In terms of the actual machine learning pipeline, I have been developing custom architectures ever since I started working on the project in early 2019. Initially I centered my design around the WaveNet, which Google uses to great effect for their Text-to-Speech service, however several compounding factors cause WaveNets to be unsuitable for choral voice synthesis, e.g. difficulty parallelizing, low output sample rates, small pitch range, etc. More recently a article/paper by project magenta has piqued my interest, and I have since developed several prototype differentiable synthesizer networks that leverage those techniques. I'm also very interested in experimenting with transformers, which I think have good prospects to work well in the pipelines I've been building.

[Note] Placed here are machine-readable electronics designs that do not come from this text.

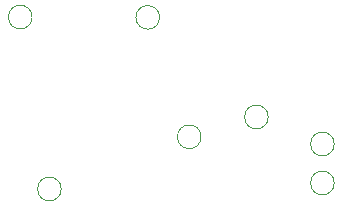
<source format=gbr>
%TF.GenerationSoftware,KiCad,Pcbnew,6.0.8+dfsg-1~bpo11+1*%
%TF.CreationDate,2022-10-21T17:28:47+00:00*%
%TF.ProjectId,t1,74312e6b-6963-4616-945f-706362585858,${git_hash}*%
%TF.SameCoordinates,Original*%
%TF.FileFunction,Other,User*%
%FSLAX46Y46*%
G04 Gerber Fmt 4.6, Leading zero omitted, Abs format (unit mm)*
G04 Created by KiCad (PCBNEW 6.0.8+dfsg-1~bpo11+1) date 2022-10-21 17:28:47*
%MOMM*%
%LPD*%
G01*
G04 APERTURE LIST*
%ADD10C,0.050000*%
G04 APERTURE END LIST*
D10*
%TO.C,TP2*%
X168792400Y-80162400D02*
G75*
G03*
X168792400Y-80162400I-1000000J0D01*
G01*
%TO.C,TP3*%
X174482000Y-78486000D02*
G75*
G03*
X174482000Y-78486000I-1000000J0D01*
G01*
%TO.C,TP4*%
X180070000Y-80772000D02*
G75*
G03*
X180070000Y-80772000I-1000000J0D01*
G01*
%TO.C,TP5*%
X180070000Y-84074000D02*
G75*
G03*
X180070000Y-84074000I-1000000J0D01*
G01*
%TO.C,TP6*%
X165287200Y-70053200D02*
G75*
G03*
X165287200Y-70053200I-1000000J0D01*
G01*
%TO.C,TP8*%
X154492200Y-70027800D02*
G75*
G03*
X154492200Y-70027800I-1000000J0D01*
G01*
%TO.C,TP9*%
X156956000Y-84582000D02*
G75*
G03*
X156956000Y-84582000I-1000000J0D01*
G01*
%TD*%
M02*

</source>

This demonstrates the final step in the pipeline which generates audio given output from all the previous steps. To test it in isolation, I have it attempt to recreate real audio clips, which gives an idea of how well it will perform in the full pipeline.
Additionally, using the music parsing engine, I put together a silly spinoff project leveraging Google Arts & Culture's Blob Opera as a stand in for choir synthesis.
These demonstrate a few previous approaches I tried for audio generation. For the Auto-Encoder GAN experiment, I attempted to build a mostly vanilla autoencoder and train with adversarial loss, commonly used in Generative Adversarial Networks.
For the LPC synthesis experiment, I recorded samples of each commonly sung phoneme by a professional singer, and then used the Linear Predictive Coding technique to splice them together at the correct pitches, generating a whole song. I had a lot of trouble generating noise-based phonemes (e.g. 's', 'f', 't', 'ch', etc.) which is the popping and clicking sounds in the full lyrics example. The second example locks the phoneme to 'a' for the whole song, to give an example without the clicks and pops.
so voice! is the next project on in my queue to focus on, so I'm hoping to get some good progress in over the coming year. I've definitely gained a lot of new machine learning experience since I last worked on it, so I'm excited to take a fresh look—with any luck, I'll have many new and better examples to add to this page!